Fortunately, we are not left without Scriptural guidance on this question.
And it happened, while Apollos was at Corinth, that Paul, having passed through the upper regions, came to Ephesus. And finding some disciples he said to them,
"Did you receive the Holy Spirit when you believed?" So they said to him, "We have not so much as heard whether there is a Holy Spirit." And he said to them, "Into what then were you baptized?" So they said, "Into John's baptism."
"Then Paul said, "John indeed baptized with a baptism of repentance, saying to the people that they should believe on Him who would come after him, that is, on Christ Jesus."
"When they heard this, they were baptized in the name of the Lord Jesus." Acts 19:1-5
Even though these Ephesians had been baptized in a water baptism for repentance unto remission of sins, their baptism was ultimately for the wrong purpose. It was a baptism that was looking forward unto the remission of sins granted by Jesus' crucifixion, while baptism in the name of the Lord was by the Lord's authority and immediately unto remission of sins. It was a minor point, but yet it posed a problem. The solution was simple. They were immediately baptized again, but this time for the right reason (Acts 19:5). If rebaptism was necessary for those who were baptized under a divinely ordered, but antiquated baptism, then will it not be even more necessary, if we were baptized because we wrongly thought we were already saved? If the Ephesians' baptism did not suffice, then how will any other baptism be adequate that is not the the one baptism?
The differences between each of these four baptisms is easily seen when their characteristics are compared and contrasted, as shown in the chart below:
Paul's letter to the Ephesians teaches that there is only one baptism (Ephesians 4:5). Only one baptism was administered for the purpose of salvation and is commanded still today, the baptism that was authorized by Jesus in the Great Commission (Matthew 28:18-20). Once we recognize the true purpose and role of this one baptism, we must ask ourselves if we have been baptized for the right reason. If we have not, then the solution is simple: Be baptized in water, by the name of Jesus, for the remission of sins (Acts 2:38; 10:47-48; 22:16; 19:1-5). If we are in doubt, then why gamble with the redemption of our soul, when assurance is readily available? Why not be baptized for the right reason and put an end to all self-condemning doubt (Romans 14:23)?
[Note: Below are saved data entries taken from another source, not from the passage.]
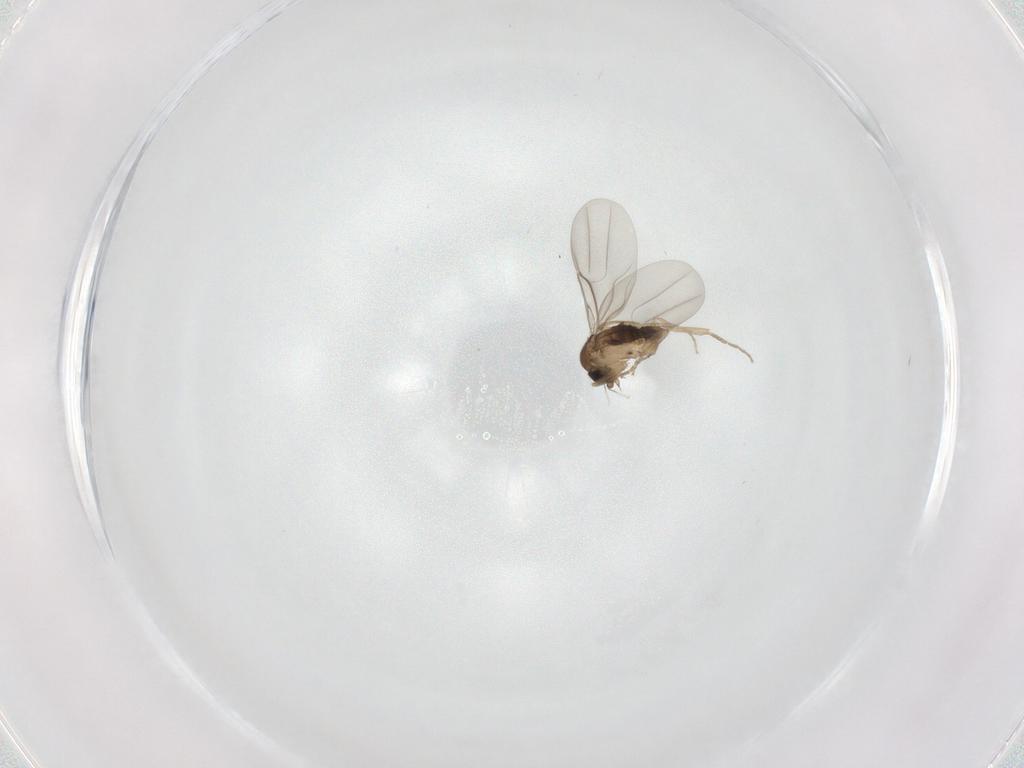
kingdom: Animalia
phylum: Arthropoda
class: Insecta
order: Diptera
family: Phoridae
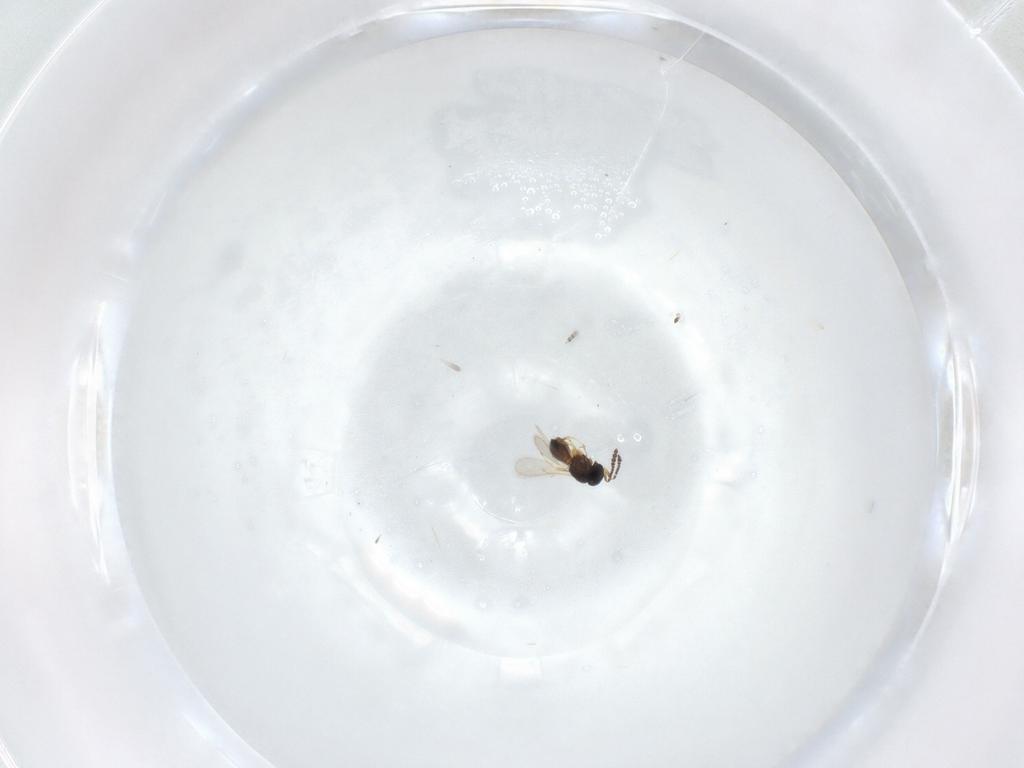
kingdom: Animalia
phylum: Arthropoda
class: Insecta
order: Hymenoptera
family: Scelionidae
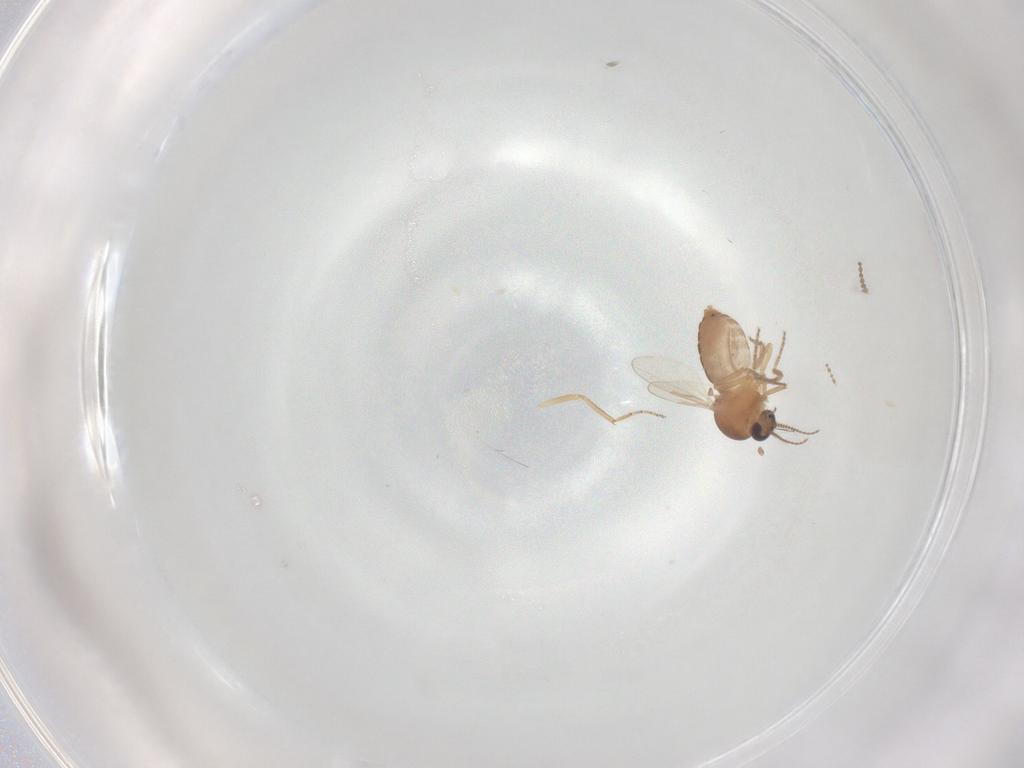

The writer of Hebrews classifies doctrines concerning baptisms as "elementary" or "basic" (Hebrews 6:1-2). If it is so basic, then why is there so much confusion and hesitancy about this subject? Please do not let pride or prejudice hinder. Simply read the Bible and do what it says, abandoning tradition and your own wisdom (I Corinthians 1:18-31). Christians walk by faith, not by sight (II Corinthians 5:7). Let us encourage each other to do so.